(Data records)
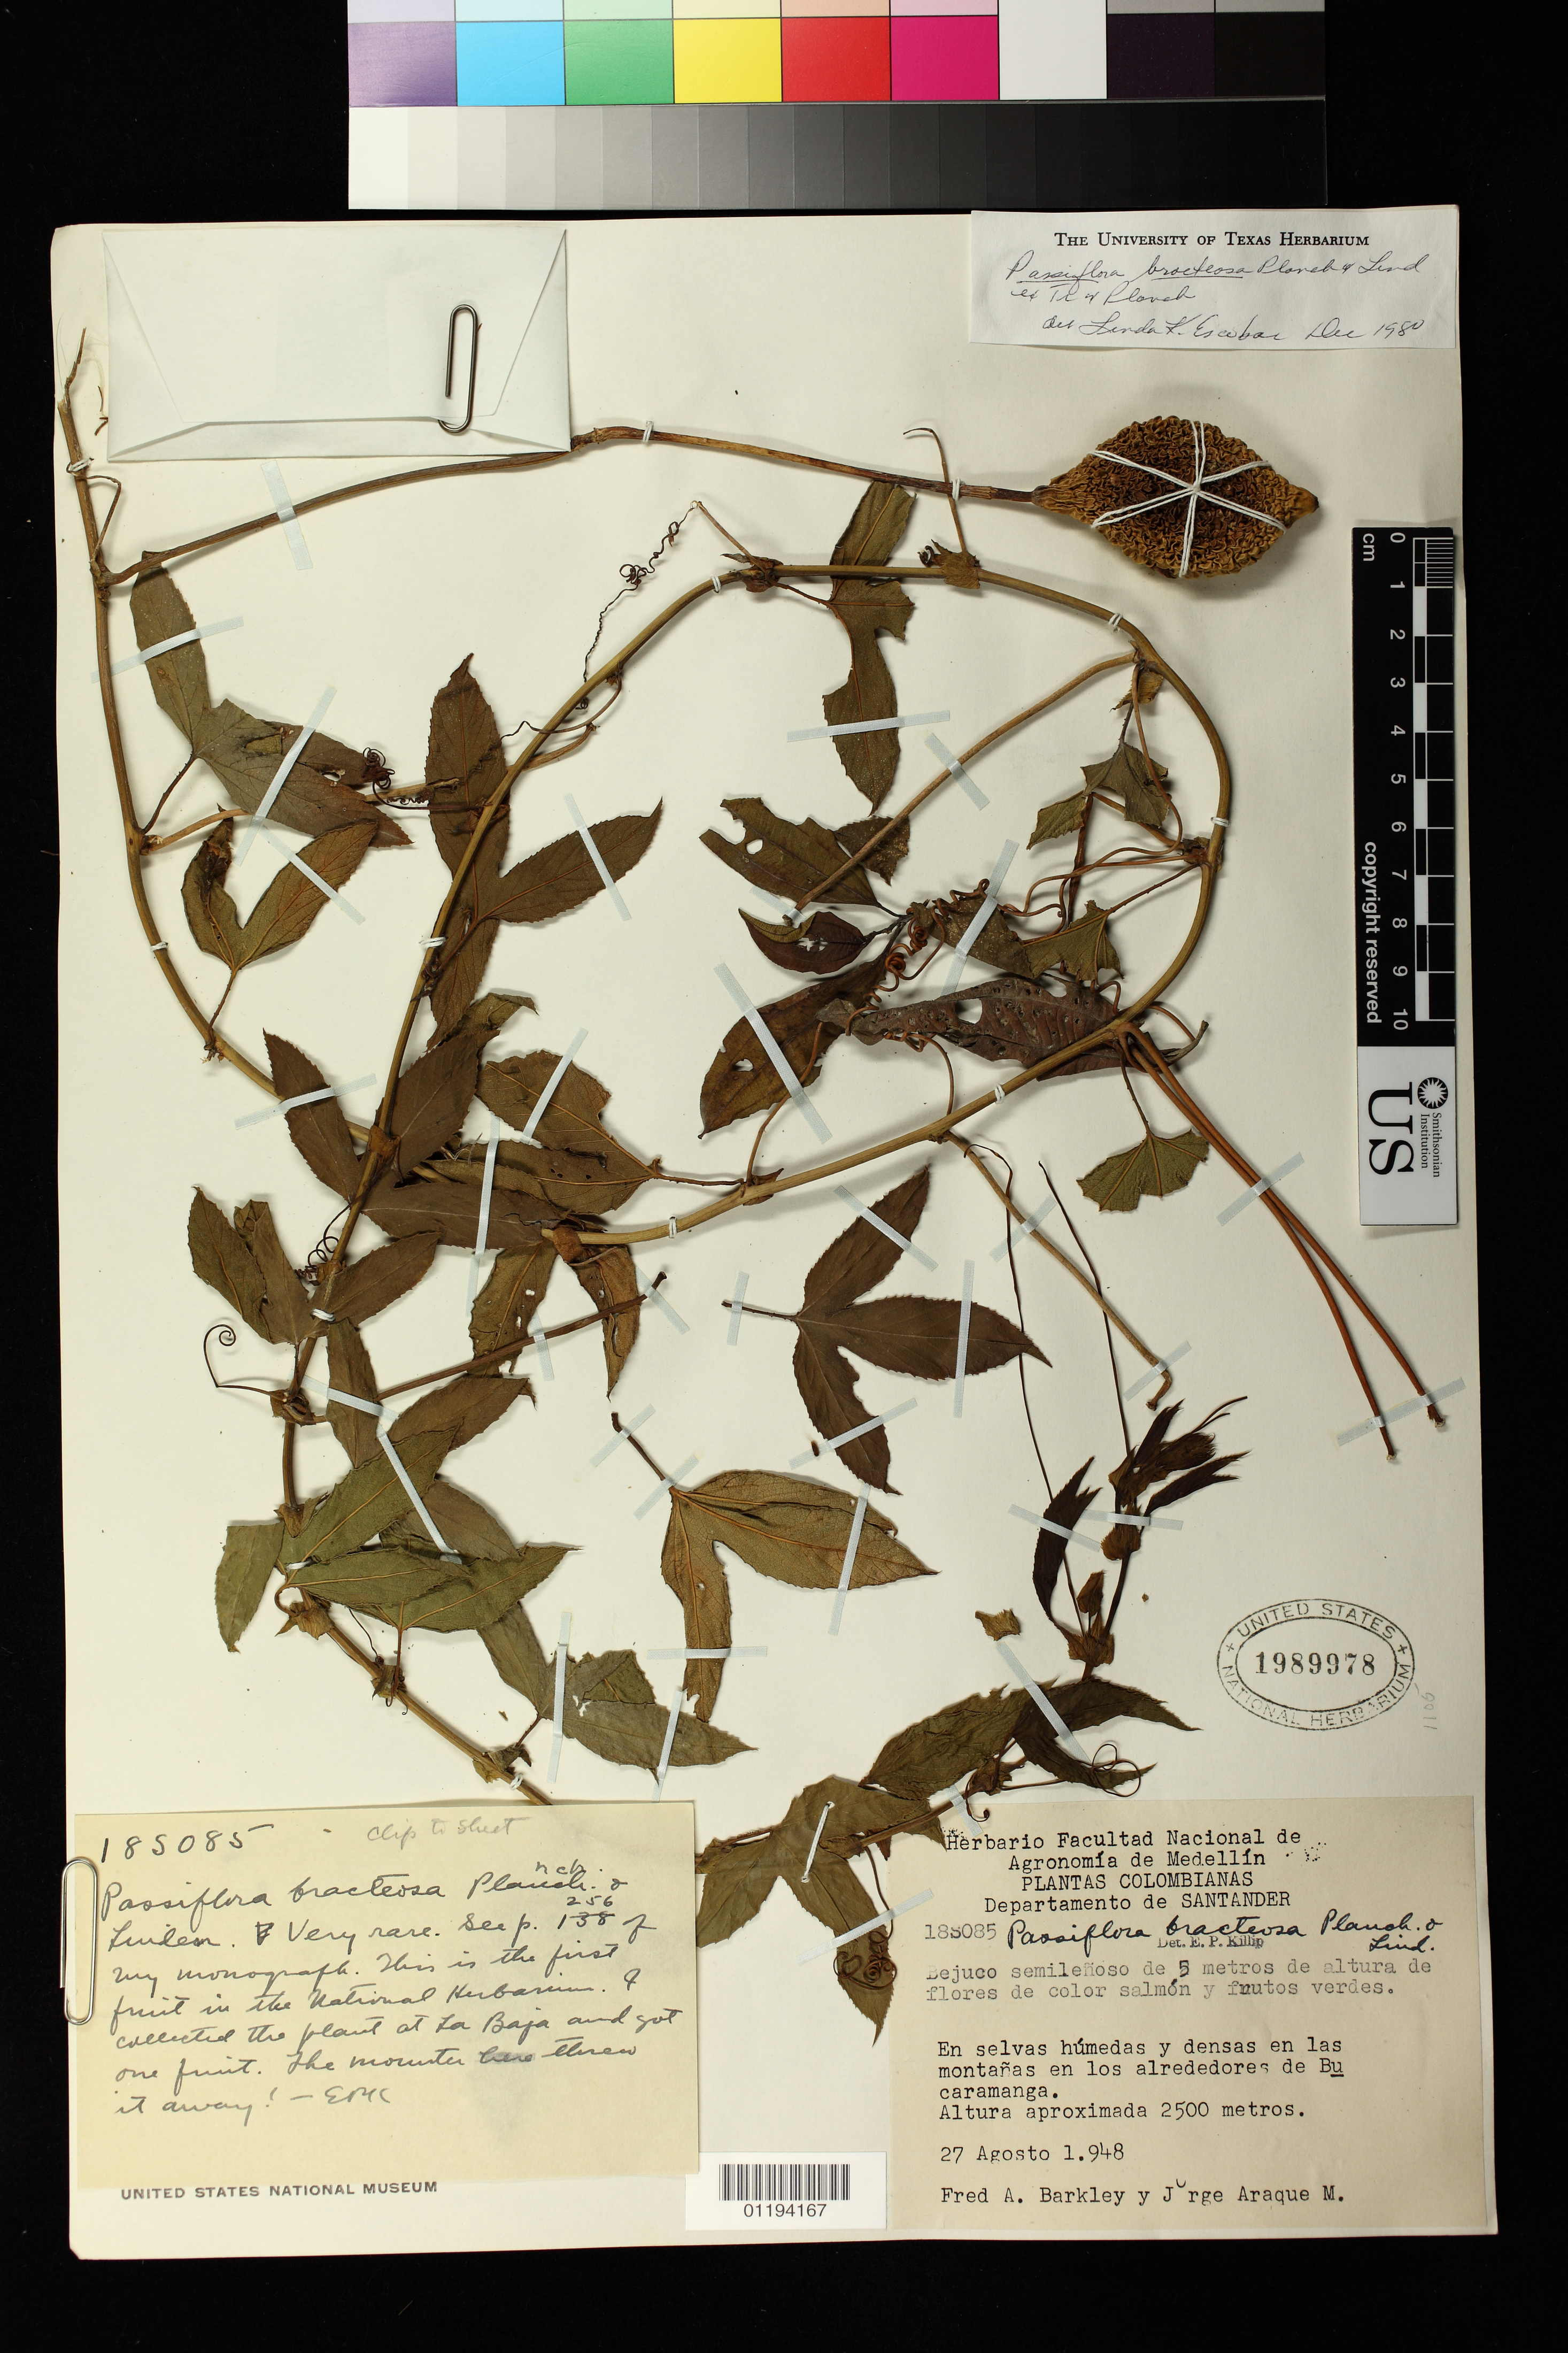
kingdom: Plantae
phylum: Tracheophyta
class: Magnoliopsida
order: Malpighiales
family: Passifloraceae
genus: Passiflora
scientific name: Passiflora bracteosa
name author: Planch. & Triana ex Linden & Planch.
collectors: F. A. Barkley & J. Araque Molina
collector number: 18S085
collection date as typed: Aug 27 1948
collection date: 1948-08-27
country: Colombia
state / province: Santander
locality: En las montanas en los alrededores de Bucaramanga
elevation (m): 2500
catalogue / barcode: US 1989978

#### What the task asks
How many lines in the items contain the string "date"? Case counts, so reply with the number alone.

#### Reply
2